Liputan6.com, Jakarta - Ketua DPRD Kabupaten Lebak Juwita Wulandari mengungkapkan awal mula terjadinya penculikan serta pengeroyokan kepada aktivis Fam Fuk Tjhong alias Uun. Peristiwa itu bermula saat Juwita sedang makan bersama suaminya. Uun mengirimkan pesan WhatsApp yang diduga dianggapnya tidak pantas.
"Jadi cerita awal sebenarnya curhatan suami istri, jadi Pak Uun WA japri ke saya, yang menurut saya tidak beretika. Kemudian saya bercerita ke suami saya, karena lagi makan," ujar Ketua DPRD Lebak Juwita Wulandari belum lama ini.
Advertisement
Hingga akhirnya pada Sabtu (18/7/2026), Uun diculik kemudian dikeroyok anggota ormas. Fam Fuk Tjhong yang merupakan pengurus ormas dan LSM di Kabupaten Lebak kemudian dibawa ke rumah Juwita.
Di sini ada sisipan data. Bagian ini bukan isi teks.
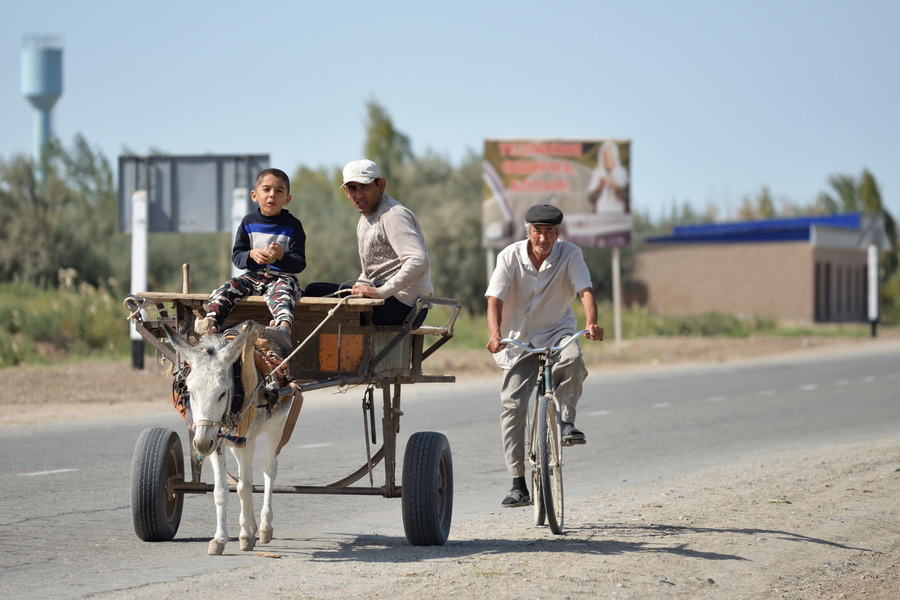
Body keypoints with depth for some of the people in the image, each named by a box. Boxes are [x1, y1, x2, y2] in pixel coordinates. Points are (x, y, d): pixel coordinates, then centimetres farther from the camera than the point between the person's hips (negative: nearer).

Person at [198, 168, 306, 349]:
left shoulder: (292, 225, 4)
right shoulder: (248, 223, 12)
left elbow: (300, 264, -1)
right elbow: (236, 257, 8)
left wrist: (281, 256, -22)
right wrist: (252, 255, -15)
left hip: (282, 276, -4)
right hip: (253, 275, 4)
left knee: (280, 291, -39)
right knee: (225, 289, -23)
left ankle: (284, 328, -69)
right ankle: (211, 323, -43)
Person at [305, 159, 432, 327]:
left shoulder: (393, 215, -13)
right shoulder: (365, 220, 20)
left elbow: (419, 262, -26)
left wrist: (381, 291, -28)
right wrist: (360, 288, 8)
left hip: (401, 306, -11)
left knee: (314, 291, -17)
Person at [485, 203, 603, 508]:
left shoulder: (570, 254, -10)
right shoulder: (510, 256, -9)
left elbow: (585, 291, -21)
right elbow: (495, 299, -17)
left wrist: (591, 322, -41)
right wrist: (495, 334, -35)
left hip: (557, 331, -1)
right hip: (519, 338, 1)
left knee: (572, 358, -36)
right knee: (512, 405, -8)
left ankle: (566, 421, -15)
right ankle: (518, 485, -3)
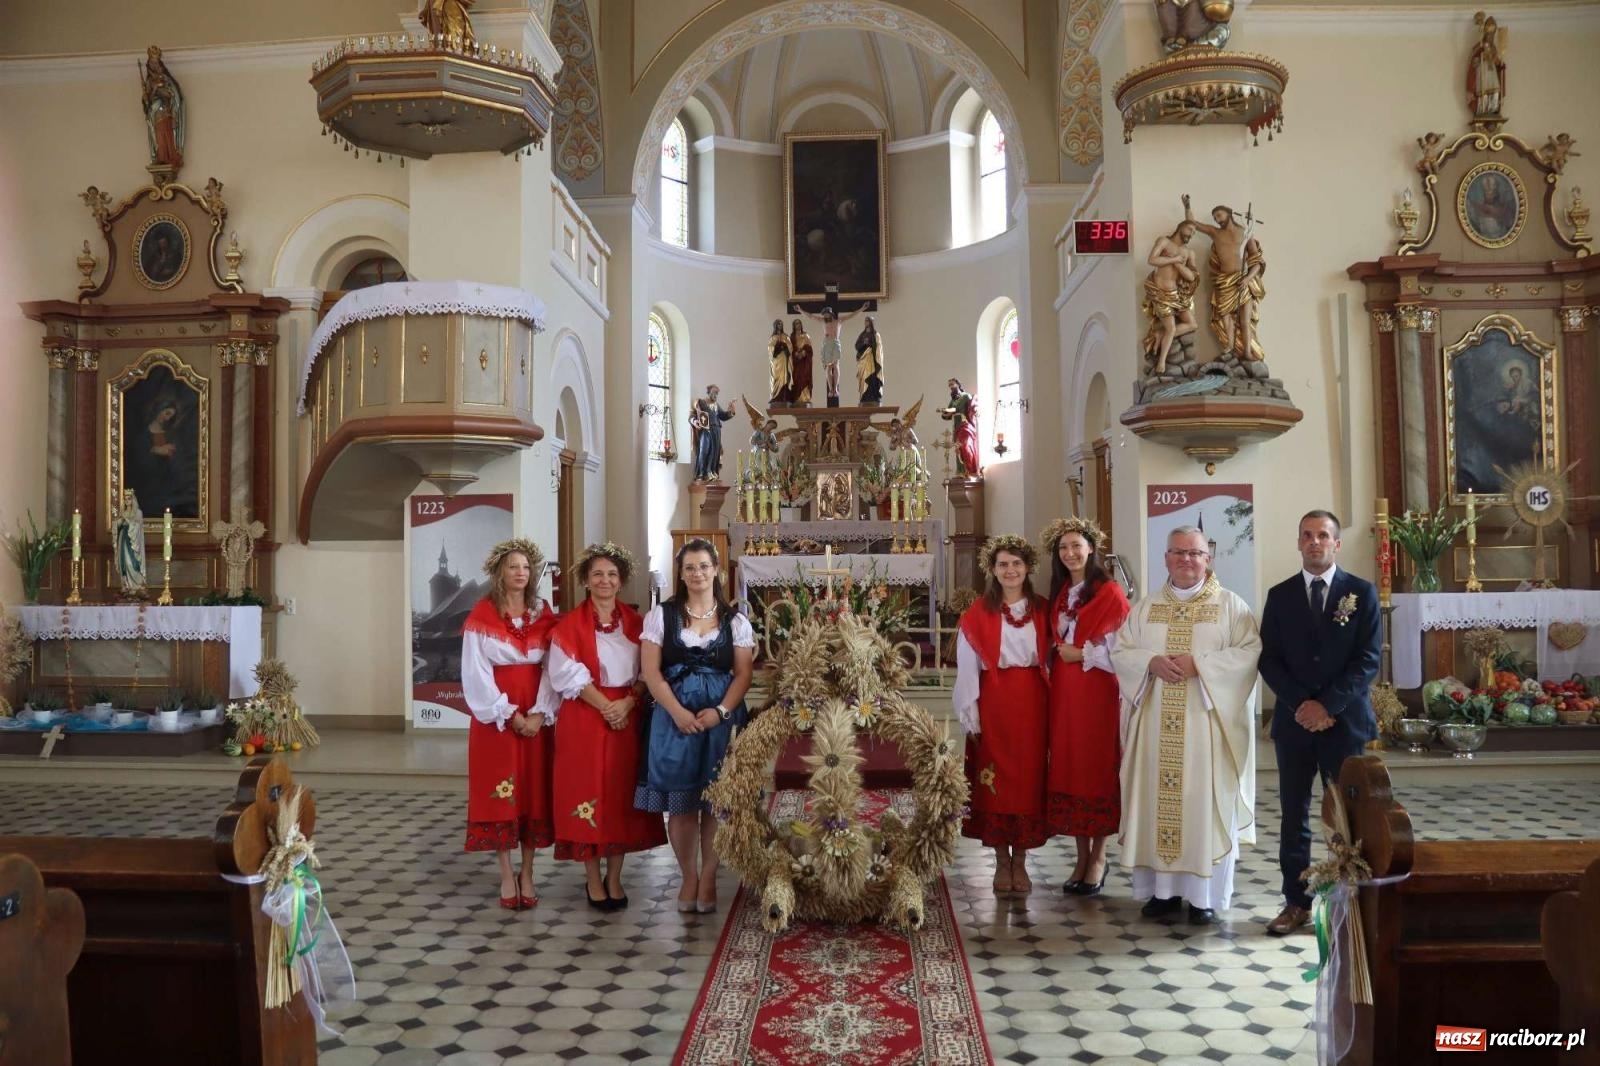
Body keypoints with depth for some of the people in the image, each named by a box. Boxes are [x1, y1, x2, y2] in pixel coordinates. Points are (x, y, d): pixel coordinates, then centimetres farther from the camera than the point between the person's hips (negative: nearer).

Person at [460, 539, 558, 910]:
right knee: (499, 792, 0)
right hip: (496, 716, -3)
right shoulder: (481, 617, -4)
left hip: (536, 716, 3)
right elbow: (476, 673, -8)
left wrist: (539, 713, -11)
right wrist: (510, 715, -13)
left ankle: (527, 874, 14)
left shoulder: (543, 614, 5)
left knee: (534, 791, 5)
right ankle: (507, 876, 10)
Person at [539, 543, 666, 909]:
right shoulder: (569, 624, -1)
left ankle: (614, 878, 17)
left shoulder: (635, 622, 8)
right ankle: (594, 881, 12)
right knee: (588, 793, 0)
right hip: (584, 718, -3)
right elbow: (568, 674, -9)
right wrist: (605, 707, -16)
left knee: (622, 794, 5)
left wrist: (628, 703, -12)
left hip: (628, 717, 3)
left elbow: (647, 672, 5)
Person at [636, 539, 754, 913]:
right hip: (675, 717, 0)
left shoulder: (735, 620, 7)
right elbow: (650, 671, -1)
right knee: (680, 802, 2)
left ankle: (708, 878, 13)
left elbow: (743, 673, 2)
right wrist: (678, 713, -13)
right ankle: (689, 877, 16)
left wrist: (720, 711, -13)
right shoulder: (661, 615, 5)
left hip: (722, 718, 0)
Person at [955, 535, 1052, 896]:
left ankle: (1020, 862, 16)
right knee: (996, 780, 2)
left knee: (1029, 778, 5)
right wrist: (970, 714, -8)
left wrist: (1054, 702, -2)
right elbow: (967, 667, -4)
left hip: (1033, 701, 2)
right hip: (994, 702, -2)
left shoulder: (1041, 610, 8)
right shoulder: (978, 614, -2)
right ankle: (1002, 863, 13)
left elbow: (1050, 657, 8)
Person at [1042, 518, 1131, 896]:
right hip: (1063, 690, 6)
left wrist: (1081, 654, -11)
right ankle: (1082, 856, 15)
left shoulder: (1110, 592, -7)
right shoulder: (1059, 593, 13)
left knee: (1098, 766, 0)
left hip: (1097, 690, -6)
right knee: (1067, 766, 6)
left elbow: (1120, 648, -13)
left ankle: (1099, 856, 11)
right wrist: (1061, 652, 3)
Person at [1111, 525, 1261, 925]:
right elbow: (1120, 652, 8)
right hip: (1156, 723, 3)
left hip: (1206, 723, -3)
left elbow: (1249, 652, -7)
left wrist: (1200, 664, -17)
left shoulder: (1230, 605, 3)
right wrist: (1151, 662, -12)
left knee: (1205, 803, -1)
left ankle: (1204, 894, 8)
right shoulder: (1145, 607, 12)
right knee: (1157, 801, 4)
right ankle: (1164, 888, 13)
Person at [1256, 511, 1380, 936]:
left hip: (1345, 720, -2)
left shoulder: (1362, 593, 2)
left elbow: (1368, 659, -5)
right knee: (1295, 816, 6)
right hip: (1294, 721, 2)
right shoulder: (1280, 595, 7)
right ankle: (1297, 903, 13)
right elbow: (1269, 660, 3)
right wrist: (1302, 704, -10)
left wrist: (1328, 705, -13)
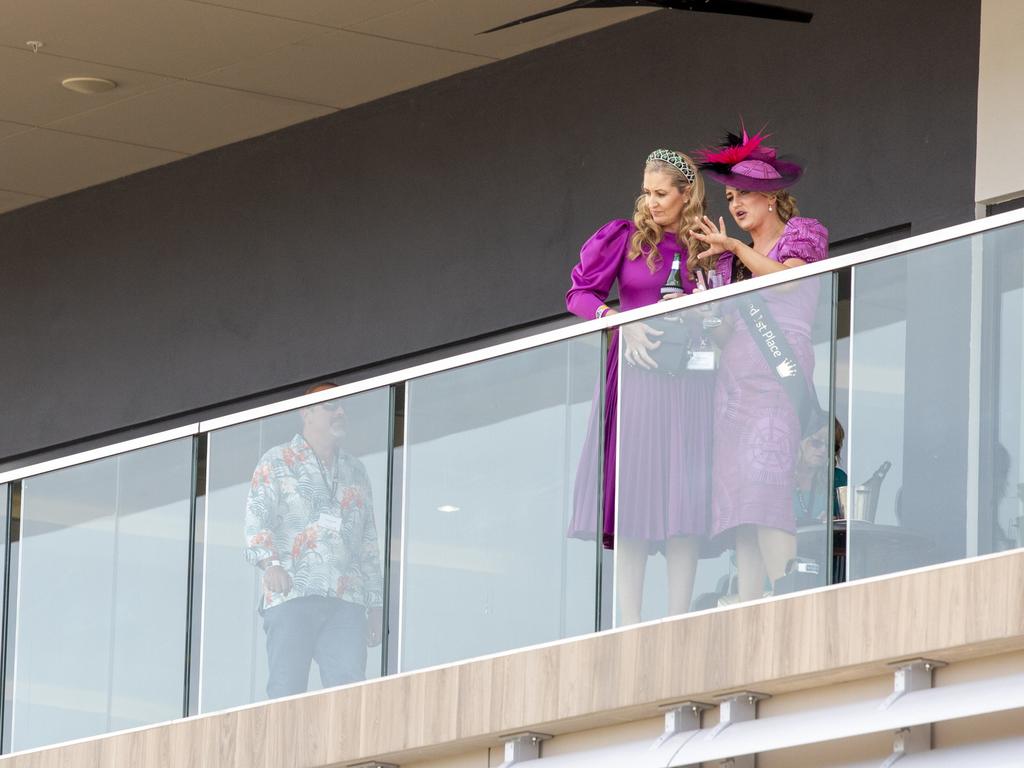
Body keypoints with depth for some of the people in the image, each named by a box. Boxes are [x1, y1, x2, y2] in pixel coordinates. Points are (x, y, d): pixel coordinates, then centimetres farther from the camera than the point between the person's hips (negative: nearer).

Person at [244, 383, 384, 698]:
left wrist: (375, 604, 18)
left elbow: (369, 541, 25)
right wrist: (269, 562, -21)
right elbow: (256, 517, -2)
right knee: (286, 688, -10)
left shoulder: (355, 471, 25)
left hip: (347, 601, 3)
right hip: (292, 595, -3)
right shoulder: (277, 462, 11)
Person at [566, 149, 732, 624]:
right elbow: (580, 294, 4)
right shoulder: (626, 238, 6)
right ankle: (630, 625, -6)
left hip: (687, 376, 1)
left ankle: (678, 621, -1)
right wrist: (621, 322, -11)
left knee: (683, 495, -3)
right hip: (635, 372, -1)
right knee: (632, 493, -6)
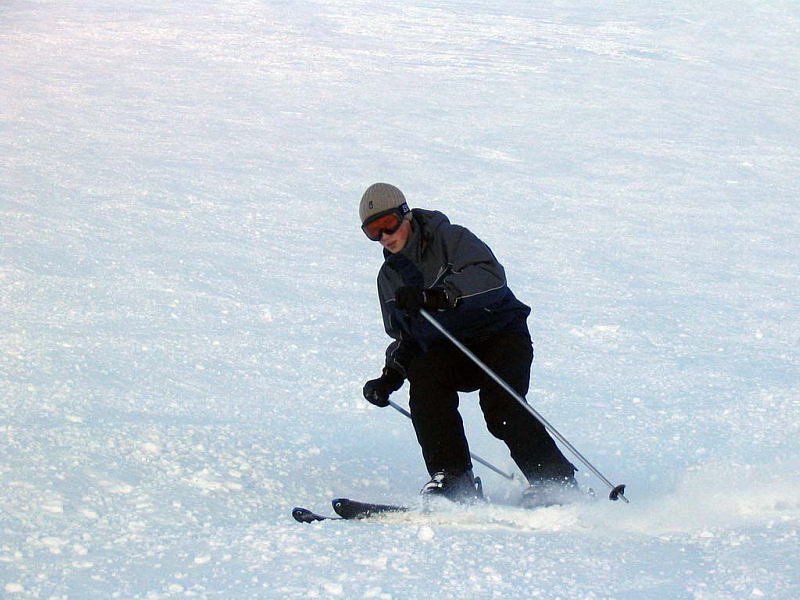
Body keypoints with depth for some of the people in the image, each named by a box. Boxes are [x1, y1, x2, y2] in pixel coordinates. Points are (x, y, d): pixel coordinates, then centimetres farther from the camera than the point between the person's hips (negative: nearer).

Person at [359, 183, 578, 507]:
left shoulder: (451, 239, -9)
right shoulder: (389, 277, 10)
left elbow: (491, 275, -28)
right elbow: (405, 338, 20)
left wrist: (436, 296, -41)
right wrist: (390, 376, 0)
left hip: (501, 335, -5)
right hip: (449, 352, 5)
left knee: (500, 406, -29)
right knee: (423, 376, -28)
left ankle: (556, 482, -21)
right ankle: (452, 478, -25)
Saat itu, politikus PDIP itu mengaku sedang kumpul bersama anak-anaknya di dalam kamar, kemudian pintunya diketuk oleh pengurus rumah tangga.
"Saya di kamar sama anak-anak saya, tiba-tiba pintu saya diketuk, disuruh keluar ternyata di luar sudah ada Pak Uun," terangnya.
Di rumah itulah, Juwita mengklaim telah terjadi kesepakatan damai antara dia dengan Uun, disaksikan oleh banyak pihak termasuk kepolisian.
Politikus PDIP itu mengklaim kesepakatan damai Uun dengan dirinya tidak ada unsur paksaan dari siapapun dan semua dilakukan secara kekeluargaan.
"Pak Uun minta maaf kemudian kita sudah membuat surat kesepakatan damai tanpa ada paksaan dengan ada saksi-saksi dari pihak saya, Pak Uun dan polisi sendiri," jelasnya.